Je dis à A… : « Vous voilà changée en chèvre ». Aussitôt elle se tait, et se met violemment à grimper sur mon canapé, comme si elle voulait monter à l’assaut de la bibliothèque. Cela fut fait avec une telle précipitation que la robe en a été toute déchirée. Quand je lui demandai de m’expliquer pourquoi elle s’était livrée à cette bizarre gymnastique : « C’est, me dit-elle, que je me suis vue sur un rocher escarpé, et prise d’une envie irrésistible de sauter et de grimper. »

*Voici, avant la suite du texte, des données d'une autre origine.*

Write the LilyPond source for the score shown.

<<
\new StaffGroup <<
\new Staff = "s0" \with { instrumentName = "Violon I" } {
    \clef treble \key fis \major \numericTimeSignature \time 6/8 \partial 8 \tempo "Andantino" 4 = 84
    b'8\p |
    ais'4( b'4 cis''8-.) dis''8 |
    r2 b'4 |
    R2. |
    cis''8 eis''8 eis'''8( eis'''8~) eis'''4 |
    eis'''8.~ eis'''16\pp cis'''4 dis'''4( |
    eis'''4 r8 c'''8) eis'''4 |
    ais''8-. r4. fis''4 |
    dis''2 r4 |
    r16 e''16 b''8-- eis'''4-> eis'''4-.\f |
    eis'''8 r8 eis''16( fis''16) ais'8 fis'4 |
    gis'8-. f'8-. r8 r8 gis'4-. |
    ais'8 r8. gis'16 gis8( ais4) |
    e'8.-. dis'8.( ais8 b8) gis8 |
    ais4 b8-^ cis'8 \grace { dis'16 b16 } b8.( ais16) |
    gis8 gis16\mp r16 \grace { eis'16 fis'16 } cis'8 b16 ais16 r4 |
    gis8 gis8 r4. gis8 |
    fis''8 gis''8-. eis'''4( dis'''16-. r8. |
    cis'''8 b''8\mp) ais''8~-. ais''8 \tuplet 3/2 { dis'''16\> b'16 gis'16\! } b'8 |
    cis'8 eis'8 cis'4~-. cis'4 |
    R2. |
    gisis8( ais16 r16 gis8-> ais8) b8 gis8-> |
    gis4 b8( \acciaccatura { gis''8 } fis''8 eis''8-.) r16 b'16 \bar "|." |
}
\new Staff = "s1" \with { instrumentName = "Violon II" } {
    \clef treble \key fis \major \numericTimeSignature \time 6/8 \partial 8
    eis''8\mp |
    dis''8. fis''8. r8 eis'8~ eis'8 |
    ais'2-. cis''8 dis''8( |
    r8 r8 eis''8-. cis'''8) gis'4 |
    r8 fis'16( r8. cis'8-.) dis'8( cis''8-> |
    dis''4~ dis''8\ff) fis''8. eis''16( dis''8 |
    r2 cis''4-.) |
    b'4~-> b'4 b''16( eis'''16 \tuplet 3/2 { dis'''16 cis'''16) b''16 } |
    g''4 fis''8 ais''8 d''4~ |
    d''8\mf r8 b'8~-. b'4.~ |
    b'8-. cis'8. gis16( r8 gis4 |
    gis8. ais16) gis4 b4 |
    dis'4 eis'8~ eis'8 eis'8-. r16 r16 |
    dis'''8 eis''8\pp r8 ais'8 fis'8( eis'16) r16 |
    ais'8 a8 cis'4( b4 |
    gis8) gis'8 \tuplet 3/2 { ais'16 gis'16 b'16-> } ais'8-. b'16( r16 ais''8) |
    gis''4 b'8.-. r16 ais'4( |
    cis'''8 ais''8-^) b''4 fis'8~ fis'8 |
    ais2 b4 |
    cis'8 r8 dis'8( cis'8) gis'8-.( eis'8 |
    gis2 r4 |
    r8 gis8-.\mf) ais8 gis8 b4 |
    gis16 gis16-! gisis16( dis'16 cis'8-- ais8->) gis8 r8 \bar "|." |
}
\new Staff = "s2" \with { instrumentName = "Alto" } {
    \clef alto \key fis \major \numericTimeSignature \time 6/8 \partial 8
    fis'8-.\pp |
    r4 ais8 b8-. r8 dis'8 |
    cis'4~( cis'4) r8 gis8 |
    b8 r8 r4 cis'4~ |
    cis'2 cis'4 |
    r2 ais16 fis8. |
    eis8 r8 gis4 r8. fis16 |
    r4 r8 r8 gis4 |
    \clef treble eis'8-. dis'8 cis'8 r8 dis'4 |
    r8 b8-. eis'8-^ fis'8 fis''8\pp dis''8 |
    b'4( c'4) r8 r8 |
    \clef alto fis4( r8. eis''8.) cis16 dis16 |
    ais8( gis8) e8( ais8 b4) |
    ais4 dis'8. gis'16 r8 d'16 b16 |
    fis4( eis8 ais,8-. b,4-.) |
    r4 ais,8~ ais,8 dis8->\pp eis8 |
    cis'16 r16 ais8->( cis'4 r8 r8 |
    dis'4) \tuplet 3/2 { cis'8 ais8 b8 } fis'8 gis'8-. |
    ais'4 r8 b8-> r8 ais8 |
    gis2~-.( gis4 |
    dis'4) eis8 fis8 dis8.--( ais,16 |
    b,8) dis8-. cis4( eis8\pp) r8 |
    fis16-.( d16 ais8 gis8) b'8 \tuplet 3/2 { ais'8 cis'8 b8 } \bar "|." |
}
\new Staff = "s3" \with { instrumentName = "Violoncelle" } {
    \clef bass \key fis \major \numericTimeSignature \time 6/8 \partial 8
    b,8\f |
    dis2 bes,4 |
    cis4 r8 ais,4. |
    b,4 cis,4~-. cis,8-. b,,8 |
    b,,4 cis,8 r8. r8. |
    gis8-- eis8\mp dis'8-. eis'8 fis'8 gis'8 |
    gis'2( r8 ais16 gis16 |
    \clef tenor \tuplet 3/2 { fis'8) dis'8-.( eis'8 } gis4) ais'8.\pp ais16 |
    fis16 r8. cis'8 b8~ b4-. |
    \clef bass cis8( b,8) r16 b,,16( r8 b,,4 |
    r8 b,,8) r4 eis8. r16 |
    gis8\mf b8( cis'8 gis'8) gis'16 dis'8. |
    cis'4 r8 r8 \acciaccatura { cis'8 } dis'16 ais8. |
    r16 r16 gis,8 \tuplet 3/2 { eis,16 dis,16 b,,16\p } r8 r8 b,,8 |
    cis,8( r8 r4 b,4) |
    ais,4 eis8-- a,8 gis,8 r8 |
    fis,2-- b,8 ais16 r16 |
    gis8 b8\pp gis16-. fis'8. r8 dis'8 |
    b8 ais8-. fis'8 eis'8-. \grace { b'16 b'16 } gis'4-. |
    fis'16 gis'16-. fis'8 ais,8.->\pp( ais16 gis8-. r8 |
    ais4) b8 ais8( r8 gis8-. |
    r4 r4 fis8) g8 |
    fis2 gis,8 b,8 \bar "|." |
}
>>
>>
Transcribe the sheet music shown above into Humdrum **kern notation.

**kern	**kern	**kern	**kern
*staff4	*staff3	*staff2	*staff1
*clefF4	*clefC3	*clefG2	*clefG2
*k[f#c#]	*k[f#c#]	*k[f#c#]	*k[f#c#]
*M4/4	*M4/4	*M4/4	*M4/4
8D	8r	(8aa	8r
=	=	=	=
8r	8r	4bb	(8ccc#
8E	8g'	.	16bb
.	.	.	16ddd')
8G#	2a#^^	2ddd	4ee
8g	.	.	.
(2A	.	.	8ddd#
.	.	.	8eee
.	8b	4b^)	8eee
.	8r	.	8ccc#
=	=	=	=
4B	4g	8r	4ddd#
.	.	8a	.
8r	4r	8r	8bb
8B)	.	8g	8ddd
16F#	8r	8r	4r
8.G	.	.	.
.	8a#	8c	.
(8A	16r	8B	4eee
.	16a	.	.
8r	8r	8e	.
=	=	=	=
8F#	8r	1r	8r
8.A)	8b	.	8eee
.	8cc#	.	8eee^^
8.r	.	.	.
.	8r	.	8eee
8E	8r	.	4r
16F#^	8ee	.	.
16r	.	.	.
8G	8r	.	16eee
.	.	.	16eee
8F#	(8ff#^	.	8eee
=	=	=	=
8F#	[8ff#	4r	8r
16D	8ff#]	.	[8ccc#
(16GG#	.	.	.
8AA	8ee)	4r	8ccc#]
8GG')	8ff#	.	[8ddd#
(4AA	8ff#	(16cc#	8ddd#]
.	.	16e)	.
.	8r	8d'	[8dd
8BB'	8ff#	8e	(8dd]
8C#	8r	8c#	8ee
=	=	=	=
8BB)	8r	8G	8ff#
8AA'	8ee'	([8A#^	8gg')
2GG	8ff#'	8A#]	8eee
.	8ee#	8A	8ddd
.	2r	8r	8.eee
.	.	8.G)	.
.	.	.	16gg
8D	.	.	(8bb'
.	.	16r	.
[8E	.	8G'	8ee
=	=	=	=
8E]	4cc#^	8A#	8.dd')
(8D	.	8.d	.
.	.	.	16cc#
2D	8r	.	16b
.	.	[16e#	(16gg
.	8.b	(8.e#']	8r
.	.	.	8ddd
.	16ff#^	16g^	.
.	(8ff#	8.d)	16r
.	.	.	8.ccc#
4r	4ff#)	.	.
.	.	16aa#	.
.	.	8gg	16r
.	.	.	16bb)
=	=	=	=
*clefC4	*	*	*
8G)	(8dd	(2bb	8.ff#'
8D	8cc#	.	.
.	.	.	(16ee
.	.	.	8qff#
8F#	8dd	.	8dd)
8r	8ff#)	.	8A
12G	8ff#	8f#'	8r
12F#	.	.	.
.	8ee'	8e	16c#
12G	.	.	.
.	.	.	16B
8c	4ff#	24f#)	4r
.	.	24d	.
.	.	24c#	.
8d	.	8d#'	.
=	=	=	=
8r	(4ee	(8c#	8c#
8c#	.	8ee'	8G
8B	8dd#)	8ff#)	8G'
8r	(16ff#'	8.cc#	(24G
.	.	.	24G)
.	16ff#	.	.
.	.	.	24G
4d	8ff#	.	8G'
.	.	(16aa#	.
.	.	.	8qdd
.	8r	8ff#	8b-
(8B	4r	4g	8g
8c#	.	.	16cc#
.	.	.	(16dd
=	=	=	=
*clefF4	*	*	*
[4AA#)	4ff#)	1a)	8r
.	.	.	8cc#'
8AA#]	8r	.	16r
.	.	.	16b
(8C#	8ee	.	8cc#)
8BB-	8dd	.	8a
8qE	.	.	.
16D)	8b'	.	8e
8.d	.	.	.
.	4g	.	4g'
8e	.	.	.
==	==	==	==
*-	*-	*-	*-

Je dis encore à A… : « Vous voilà changée en petit lapin. » Elle se jette par terre, marche à quatre pattes, remue rapidement les lèvres et les dents, puis fait un saut brusque en paraissant effrayée. Lorsqu’elle est revenue à son état normal, elle me dit : « Il me semblait que je mangeais un chou. C’était bon comme une truffe. Puis j’ai entendu du bruit, j’ai cru voir un chien qui venait, j’ai eu peur, et je me suis sauvé dans mon terrier. »

Je tiens à reproduire textuellement ces paroles. Elles ont de l’intérêt, à cause de l’emploi du mot je. Une femme s’imagine être un lapin ; mais ce n’est pas une raison pour que son moi soit aboli. Le moi existe encore ; car il y a des impressions sensitives (il importe peu qu’elles soient hallucinatoires) et en même temps des phénomènes moteurs, ordres donnés aux muscles. De là la conservation du moi, même dans des métamorphoses dont l’apparence est si extraordinaire.